Review: Ringside, by Mike Munro
Libby Kirkby-McLeod hunts for juicy story in political memoir RINGSIDE.
Local political stories are as popular as the latest All Black coach’s tale. People want to know what it was like inside the events that shape the country and are discussed as watercooler discourse.
Enter Mike Munro, a 22-year veteran of Aotearoa’s political centre, parliament, with his memoir Ringside (Upstart Press) released this week.
Munro spent 10 years as a journalist in the parliament press gallery. After a short break from that, he returned to spend another decade as chief press secretary to Helen Clark, pre-and-post her election as Prime Minister. After a slightly longer break he returned again, this time as chief of staff to Jacinda Ardern, as leader of the opposition and then when she became Prime Minister.
Munro’s story is one where interesting things happen to him by proximity to interesting people and events. His first day as a journalist in the gallery Muldoon resigns. His first day in Clark’s office a bullet arrives in the mail. The day he flies back into New Zealand from an overseas trip, Ardern takes over the Labour leadership and Grant Robertson rings him to say, in effect, ‘come help us.’
Munro tells readers he never sought out any of these roles. If he has political convictions they aren’t to be found on the page, other than his obvious dedication of years working for Labour. He doesn’t even seem that interested in politics, sitting ringside to big political personalities and events but preferring to stay behind the scenes.

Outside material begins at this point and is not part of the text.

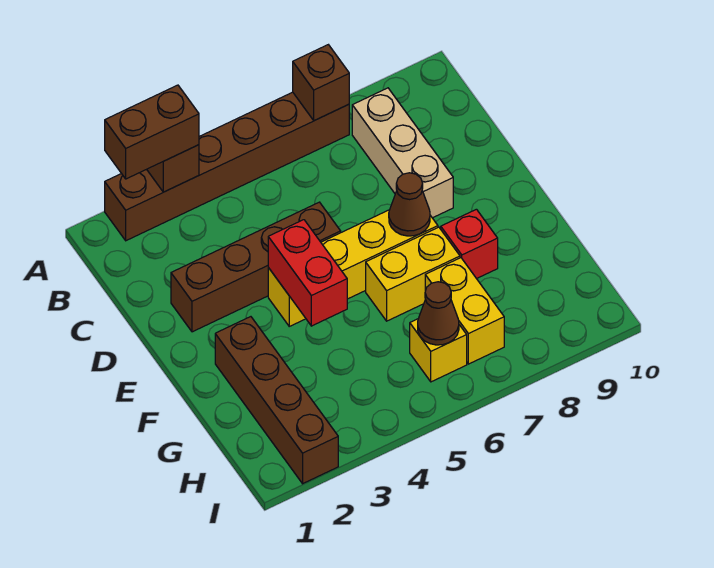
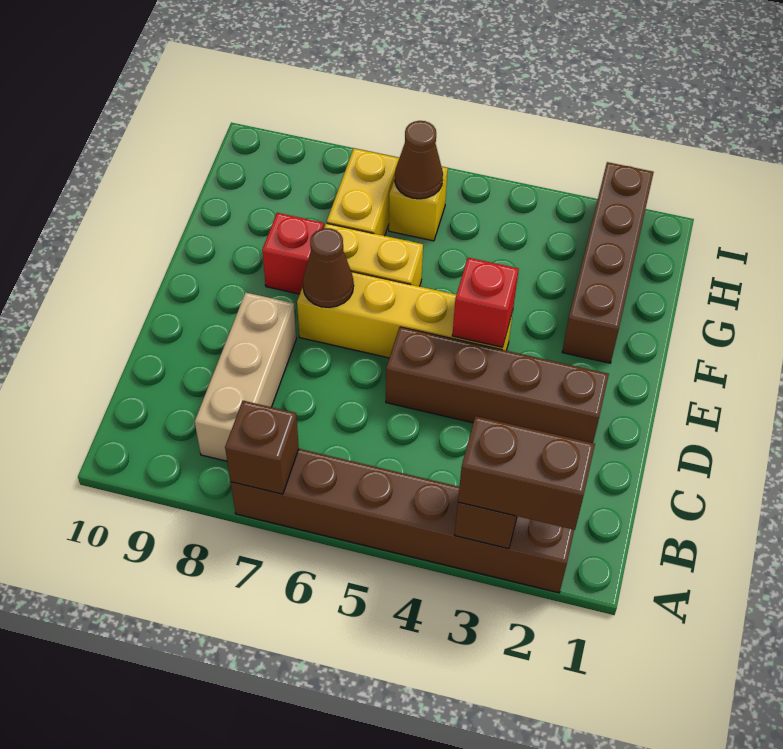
red brick E4:F4 level 2 -> red brick E4 level 2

Unfortunately the cover takes the ringside metaphor and turns it concrete, to adverse effect. My son saw me reading it and asked why I was reading a disturbing book. In reality, it isn’t a combative story, other than an act of violence from Bob Jones, nor is it a highly ideological one.

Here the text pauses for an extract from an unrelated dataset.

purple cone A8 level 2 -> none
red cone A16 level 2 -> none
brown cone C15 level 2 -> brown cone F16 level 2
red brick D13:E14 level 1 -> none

The reforms of the 1980s and 90s have been well covered by books and podcasts. This era seems endlessly fascinating to us as we try and understand the Aotearoa New Zealand we live in today, and Munro retreads them for readers who are interested.
But where Munro’s book really shines is in the smaller details only someone close to the action would know. When Muldoon resigns and catches the governor-general unaware late evening, there are no clerical staff around and it’s the editor of The New Zealand Listener, David Beatson, who has to sit at a typewriter and thump out a statement for David Beattie. Winston Peters sends Munro-the-journalist flowers when his son is born; the biggest bouquet Munro and his wife receive. In America, travelling with Clark, Munro – the male press secretary - is assumed to be the Prime Minister.
My favourite of these anecdotes is when Paul Holmes wanted to interview Clark at Anzac Cove. Ministry of Foreign Affairs staff, worried about timing (given the Prime Minister was due at other events), asked if the Holmes show might just be able to air 30 minutes early that evening to make it all work. What self-important audacity!
Munro’s style is that of a trained reporter and even though it is a memoir he almost keeps himself out of the story. Even if readers are familiar with the era Munro covers, the little details he shares from being privy to all that history are worth the read.